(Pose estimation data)
----------
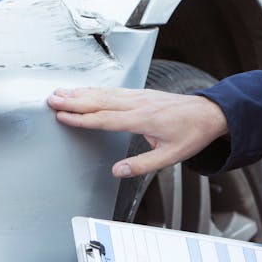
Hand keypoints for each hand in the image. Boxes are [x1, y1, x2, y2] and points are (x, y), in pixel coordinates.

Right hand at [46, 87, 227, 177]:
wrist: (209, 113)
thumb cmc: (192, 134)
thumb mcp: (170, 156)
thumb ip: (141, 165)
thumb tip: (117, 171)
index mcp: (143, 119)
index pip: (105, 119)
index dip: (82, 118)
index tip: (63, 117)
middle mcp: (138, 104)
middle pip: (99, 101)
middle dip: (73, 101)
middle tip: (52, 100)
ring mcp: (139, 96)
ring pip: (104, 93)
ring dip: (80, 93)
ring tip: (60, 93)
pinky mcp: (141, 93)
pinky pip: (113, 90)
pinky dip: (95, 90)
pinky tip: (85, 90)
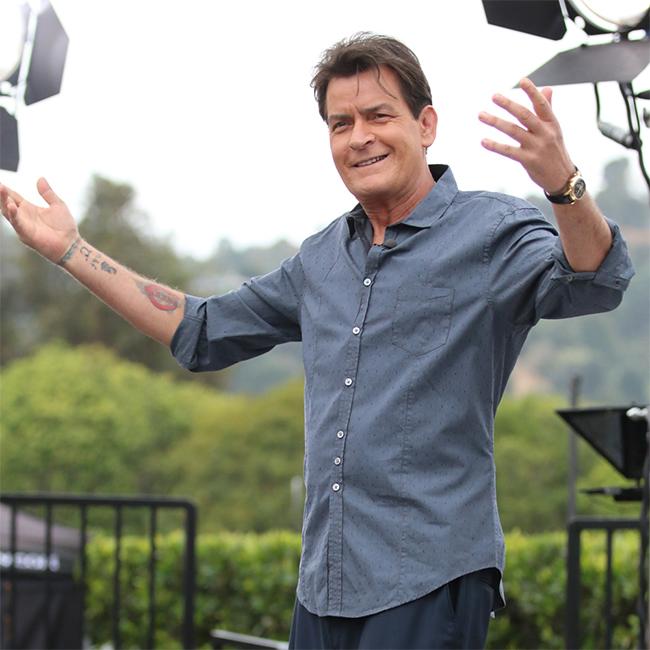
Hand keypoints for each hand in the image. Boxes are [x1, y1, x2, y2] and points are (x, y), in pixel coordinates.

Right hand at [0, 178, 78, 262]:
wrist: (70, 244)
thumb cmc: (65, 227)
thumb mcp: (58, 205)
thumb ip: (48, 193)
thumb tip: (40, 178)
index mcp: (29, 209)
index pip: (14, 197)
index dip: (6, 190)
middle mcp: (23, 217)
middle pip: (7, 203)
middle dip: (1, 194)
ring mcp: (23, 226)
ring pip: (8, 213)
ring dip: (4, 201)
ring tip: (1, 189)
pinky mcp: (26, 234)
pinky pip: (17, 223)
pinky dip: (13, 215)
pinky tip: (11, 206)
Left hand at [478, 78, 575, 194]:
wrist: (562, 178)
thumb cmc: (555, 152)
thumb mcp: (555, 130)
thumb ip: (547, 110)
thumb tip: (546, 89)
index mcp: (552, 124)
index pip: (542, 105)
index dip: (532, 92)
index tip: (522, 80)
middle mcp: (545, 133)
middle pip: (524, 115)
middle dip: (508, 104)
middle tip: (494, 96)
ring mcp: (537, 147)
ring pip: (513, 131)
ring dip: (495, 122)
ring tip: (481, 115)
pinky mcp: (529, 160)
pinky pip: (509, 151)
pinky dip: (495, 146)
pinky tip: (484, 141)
----------
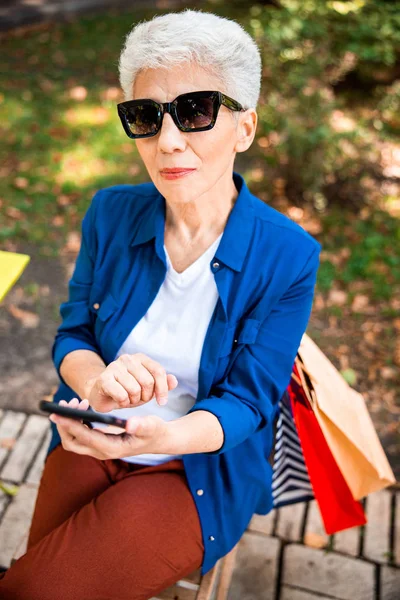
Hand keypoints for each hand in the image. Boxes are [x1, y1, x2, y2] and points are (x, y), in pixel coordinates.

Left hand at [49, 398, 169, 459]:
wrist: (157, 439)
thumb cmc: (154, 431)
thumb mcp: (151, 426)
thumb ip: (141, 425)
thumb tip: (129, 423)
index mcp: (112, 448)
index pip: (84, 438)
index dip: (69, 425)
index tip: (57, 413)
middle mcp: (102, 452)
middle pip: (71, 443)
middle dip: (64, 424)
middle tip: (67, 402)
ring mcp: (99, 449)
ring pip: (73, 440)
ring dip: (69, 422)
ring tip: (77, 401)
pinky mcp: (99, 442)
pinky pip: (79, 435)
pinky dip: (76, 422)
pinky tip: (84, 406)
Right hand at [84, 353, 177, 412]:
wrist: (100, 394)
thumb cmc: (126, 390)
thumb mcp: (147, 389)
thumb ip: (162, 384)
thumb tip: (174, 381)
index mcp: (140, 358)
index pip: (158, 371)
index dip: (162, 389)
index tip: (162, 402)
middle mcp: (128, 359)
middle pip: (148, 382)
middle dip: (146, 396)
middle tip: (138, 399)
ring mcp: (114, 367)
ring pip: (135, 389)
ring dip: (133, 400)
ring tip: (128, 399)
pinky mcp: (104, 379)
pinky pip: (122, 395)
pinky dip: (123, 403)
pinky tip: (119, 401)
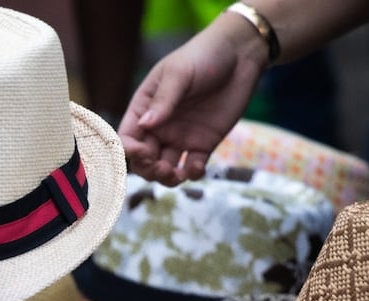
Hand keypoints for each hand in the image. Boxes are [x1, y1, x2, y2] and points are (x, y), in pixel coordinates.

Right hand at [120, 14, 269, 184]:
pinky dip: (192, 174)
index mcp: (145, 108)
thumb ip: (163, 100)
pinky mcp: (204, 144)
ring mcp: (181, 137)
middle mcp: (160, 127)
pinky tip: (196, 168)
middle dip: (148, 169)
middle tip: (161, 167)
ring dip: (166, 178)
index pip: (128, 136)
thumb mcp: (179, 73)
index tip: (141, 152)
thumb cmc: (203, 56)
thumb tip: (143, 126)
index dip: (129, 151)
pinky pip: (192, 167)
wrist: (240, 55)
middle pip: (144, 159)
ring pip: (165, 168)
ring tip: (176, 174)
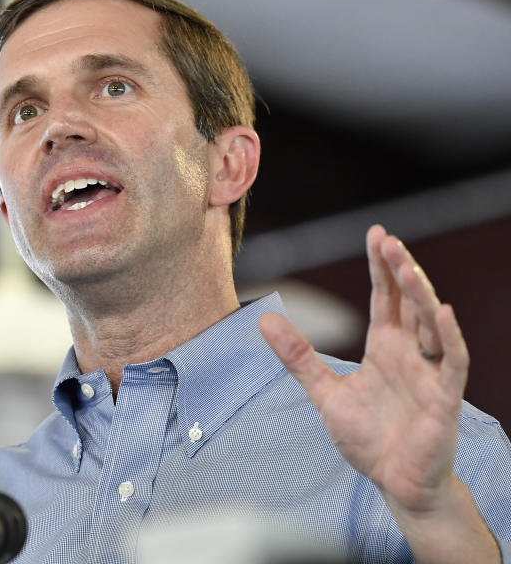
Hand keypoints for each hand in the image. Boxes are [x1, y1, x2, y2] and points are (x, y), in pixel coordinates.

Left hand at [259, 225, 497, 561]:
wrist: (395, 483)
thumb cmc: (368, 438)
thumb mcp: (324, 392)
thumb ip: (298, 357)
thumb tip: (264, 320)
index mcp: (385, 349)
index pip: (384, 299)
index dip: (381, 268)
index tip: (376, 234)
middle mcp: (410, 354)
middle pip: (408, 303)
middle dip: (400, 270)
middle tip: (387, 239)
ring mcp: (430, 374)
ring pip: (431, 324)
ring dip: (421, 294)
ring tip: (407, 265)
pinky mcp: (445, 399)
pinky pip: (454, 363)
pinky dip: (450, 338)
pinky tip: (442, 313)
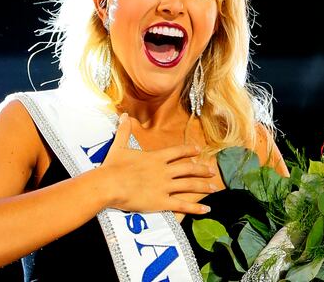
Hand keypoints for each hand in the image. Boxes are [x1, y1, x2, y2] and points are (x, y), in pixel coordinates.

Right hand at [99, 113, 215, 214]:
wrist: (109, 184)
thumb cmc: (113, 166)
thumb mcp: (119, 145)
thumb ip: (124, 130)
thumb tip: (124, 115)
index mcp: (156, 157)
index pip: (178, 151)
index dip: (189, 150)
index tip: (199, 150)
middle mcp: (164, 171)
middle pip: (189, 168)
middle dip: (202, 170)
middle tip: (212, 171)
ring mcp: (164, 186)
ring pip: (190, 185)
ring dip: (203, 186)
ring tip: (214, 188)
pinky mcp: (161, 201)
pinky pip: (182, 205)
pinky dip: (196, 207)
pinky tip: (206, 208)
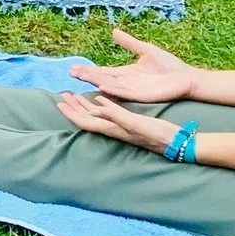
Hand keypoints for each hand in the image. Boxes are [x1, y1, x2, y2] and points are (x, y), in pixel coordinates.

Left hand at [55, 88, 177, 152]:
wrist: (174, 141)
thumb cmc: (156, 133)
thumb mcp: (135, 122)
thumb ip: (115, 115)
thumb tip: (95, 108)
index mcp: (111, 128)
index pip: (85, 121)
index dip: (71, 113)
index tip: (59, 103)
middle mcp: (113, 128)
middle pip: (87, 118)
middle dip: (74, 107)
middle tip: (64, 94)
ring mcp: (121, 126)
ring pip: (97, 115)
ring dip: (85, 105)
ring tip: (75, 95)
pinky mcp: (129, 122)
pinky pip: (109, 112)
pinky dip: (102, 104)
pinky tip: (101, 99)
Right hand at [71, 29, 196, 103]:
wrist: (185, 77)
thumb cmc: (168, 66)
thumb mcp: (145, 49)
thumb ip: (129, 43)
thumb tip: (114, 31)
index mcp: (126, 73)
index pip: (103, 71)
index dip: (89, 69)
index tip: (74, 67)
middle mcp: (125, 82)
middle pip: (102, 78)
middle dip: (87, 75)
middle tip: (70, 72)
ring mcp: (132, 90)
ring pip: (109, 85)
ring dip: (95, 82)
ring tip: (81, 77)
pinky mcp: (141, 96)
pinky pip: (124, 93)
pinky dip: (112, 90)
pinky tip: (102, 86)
----------
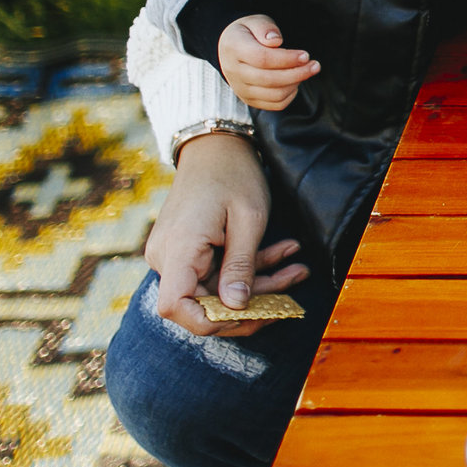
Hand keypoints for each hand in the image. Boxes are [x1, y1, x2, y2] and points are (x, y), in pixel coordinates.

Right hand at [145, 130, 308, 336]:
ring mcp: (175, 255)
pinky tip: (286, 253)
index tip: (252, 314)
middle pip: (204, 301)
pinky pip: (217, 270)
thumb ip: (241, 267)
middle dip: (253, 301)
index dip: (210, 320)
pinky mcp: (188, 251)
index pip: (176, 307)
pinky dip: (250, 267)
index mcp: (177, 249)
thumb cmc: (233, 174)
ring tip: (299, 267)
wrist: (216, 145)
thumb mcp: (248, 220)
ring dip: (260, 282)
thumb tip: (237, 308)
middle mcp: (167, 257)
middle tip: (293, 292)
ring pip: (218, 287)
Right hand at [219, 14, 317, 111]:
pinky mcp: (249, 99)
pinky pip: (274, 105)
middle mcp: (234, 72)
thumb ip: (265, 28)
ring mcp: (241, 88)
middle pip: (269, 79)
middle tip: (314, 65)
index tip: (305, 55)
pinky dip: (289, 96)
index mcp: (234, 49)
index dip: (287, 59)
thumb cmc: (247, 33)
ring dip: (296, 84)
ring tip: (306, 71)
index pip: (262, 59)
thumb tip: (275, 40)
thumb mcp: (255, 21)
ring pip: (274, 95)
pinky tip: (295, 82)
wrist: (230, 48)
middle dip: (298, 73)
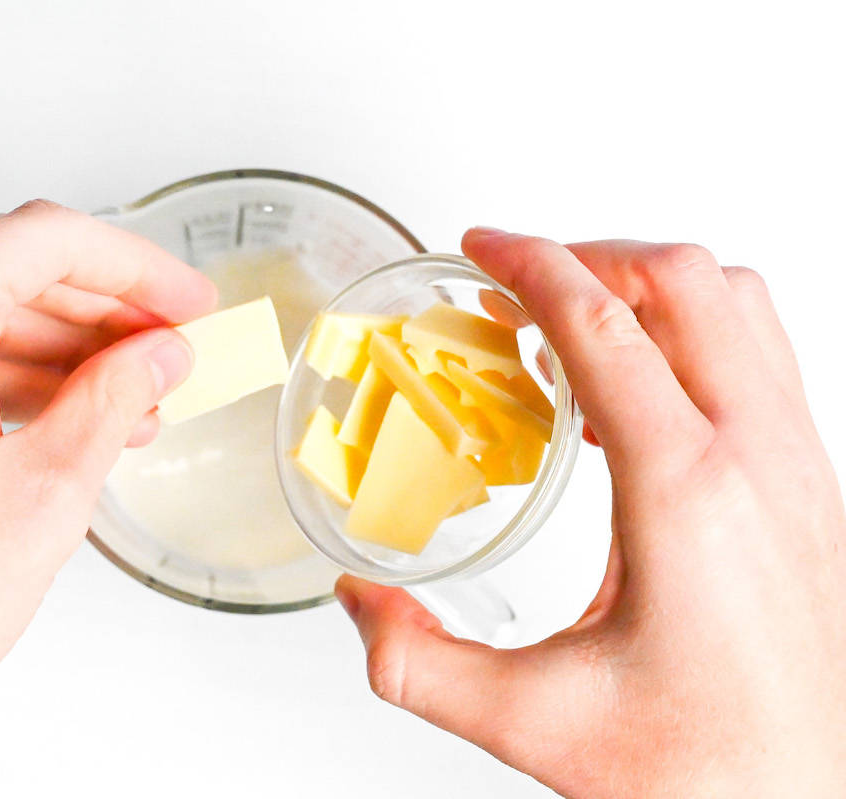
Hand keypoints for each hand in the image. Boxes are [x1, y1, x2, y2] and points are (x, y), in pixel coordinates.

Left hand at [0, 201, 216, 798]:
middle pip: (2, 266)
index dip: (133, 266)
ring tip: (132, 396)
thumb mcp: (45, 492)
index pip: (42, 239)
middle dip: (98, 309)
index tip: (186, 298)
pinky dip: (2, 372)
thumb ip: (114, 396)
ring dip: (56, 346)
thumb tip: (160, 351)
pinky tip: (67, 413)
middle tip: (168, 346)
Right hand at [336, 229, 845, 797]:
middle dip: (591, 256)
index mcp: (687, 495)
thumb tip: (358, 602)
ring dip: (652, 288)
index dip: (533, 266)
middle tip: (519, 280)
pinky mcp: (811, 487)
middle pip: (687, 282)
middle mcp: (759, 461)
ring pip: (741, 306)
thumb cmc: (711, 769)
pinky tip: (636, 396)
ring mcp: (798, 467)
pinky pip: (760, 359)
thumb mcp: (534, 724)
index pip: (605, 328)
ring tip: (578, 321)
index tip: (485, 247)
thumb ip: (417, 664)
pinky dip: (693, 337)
----------
Exercise brief: Compute the number of lines in the entries above that hold the word "wrist"; the answer must contain nothing else.

Written solution: 12